If I could have five more minutes, that would be great

GRAPHIC BY EMNET ABRAHAM / THE FLAT HAT

Mollie Shiflett ’26 is a history major who may also major in linguistics. She plays on the Gold Women’s Club Soccer team for the College of William and Mary and is an avid fan of most sports — except golf. Email Mollie at mrshiflett@wm.edu.

The views expressed in the article are the author’s own.

This piece isn’t going to be groundbreaking. An opinion isn’t going to find a cure for cancer or anything close to that, but I am going to talk about what’s been bothering me lately — which isn’t groundbreaking either. As I’ve been looking through the possible options for classes next semester — opinion article incoming about that too — I was hit with a crippling realization: There is no way I won’t have to run from Boswell Hall to Tucker Hall in 10 minutes next semester. 

In past years, this may not have been a big deal — just kidding, this has always sucked — but it is getting even worse as construction continues. This brings us to the larger point of the article: How did the scheduling gods decide that classes should start ten minutes apart? Other than creating a pretty schedule, I don’t see what the benefit is to giving students permanent charley horses from speed walking their way across campus. What would be wrong with 20 minutes between classes? If you had a class at lunch time, you’d have time to stop for a snack, so that you aren’t starving in your next class, or doing what I have seen some people do — eating a substantial lunch in the middle of class. If you can do that, I admire you, but if I was in a lecture hall, and the room goes quiet for any reason, I don’t want the only sound echoing in the room to be the sound of me eating an apple, and I definitely don’t want to make everyone smell whatever I am eating.

The easy solution to this would be to not take classes back to back. You don’t think that I’ve tried that already? When I say I have no other option, it’s because I literally have no other option. I would love for some of the classes in my major to have two sections, but they don’t. So I’m stuck with what I have, and I think that the College of William and Mary should recognize that. Especially in the smaller majors, there is frequently only one section for required classes, which means that when they’re offered, you have to take them. The College should recognize that there’s a possibility that that class could butt up on another required class and create a more lenient time frame. 

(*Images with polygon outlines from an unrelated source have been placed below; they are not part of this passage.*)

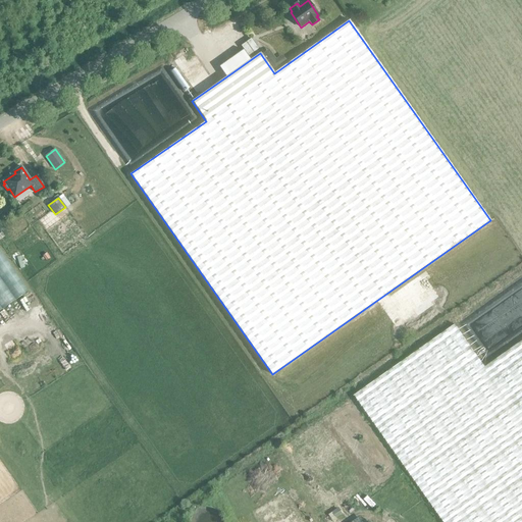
[(0,310),(29,291),(0,250),(0,310)]
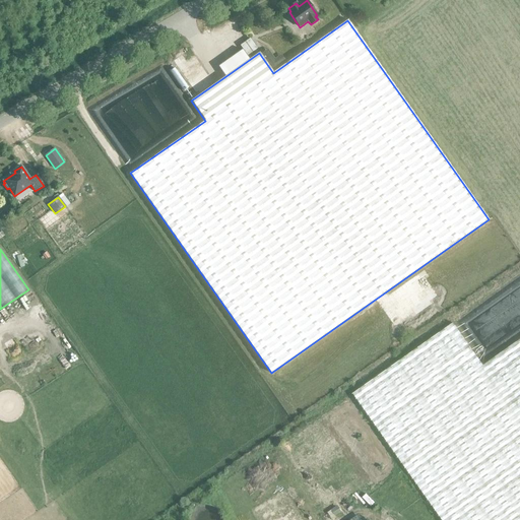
[(441,519),(519,519),(519,417),(483,366),(453,323),(352,394),(441,519)]
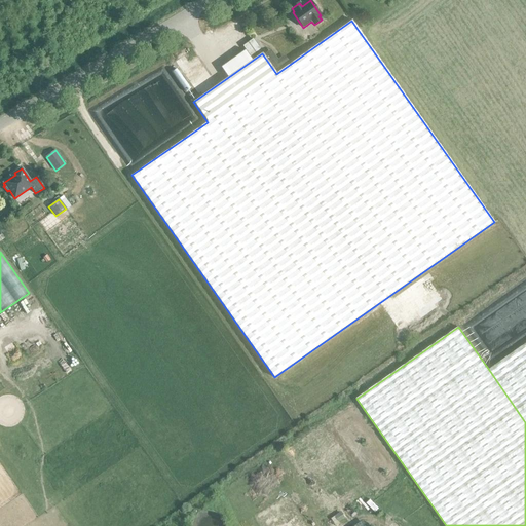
[(525,343),(489,370),(525,422),(525,343)]
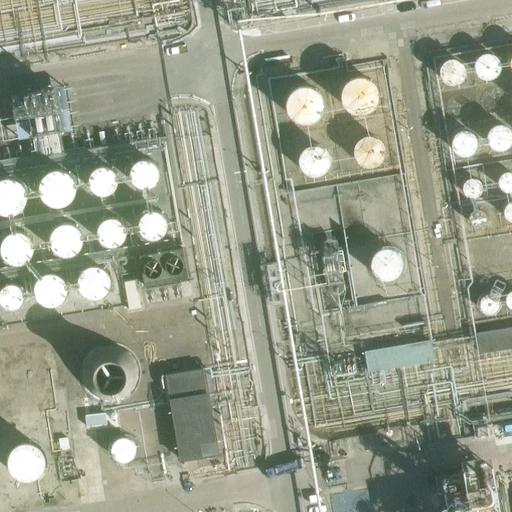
[(475,69),(494,76),(501,59),(481,52),(475,69)]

To give context, when I was in high school — mine spanned three buildings — we had ten minutes to make it in between classes. That was for three buildings right next to each other. According to my Google Maps, there is 0.6 miles between Boswell Hall and Tucker Hall, which is a twelve minute walk, and with construction, we are rapidly running out of shortcuts — RIP Earl Gregg Swem Library stairs. If I had 10 minutes to walk a tenth of a mile in high school, why do we get the same amount of time to walk six times as far? It’s unfair for students to be forced to walk that far if they don’t have a bike or scooter, which I don’t. Not only is it exhausting, but there are also professors that will start directly when the class starts — meaning that as you are leaving one of your lungs somewhere on the Barksdale field — so you are also missing out on part of your lecture. Normally I wouldn’t be too bothered by that, but when your professor doesn’t use slides or record their lectures, you’re pretty much screwed.

I don’t want much — and to be fair, nothing will probably come of this article — but I would like the scheduling powers to recognize that this campus is pretty big if you’re relying on your feet, and I’d like to go one semester without having to run to class.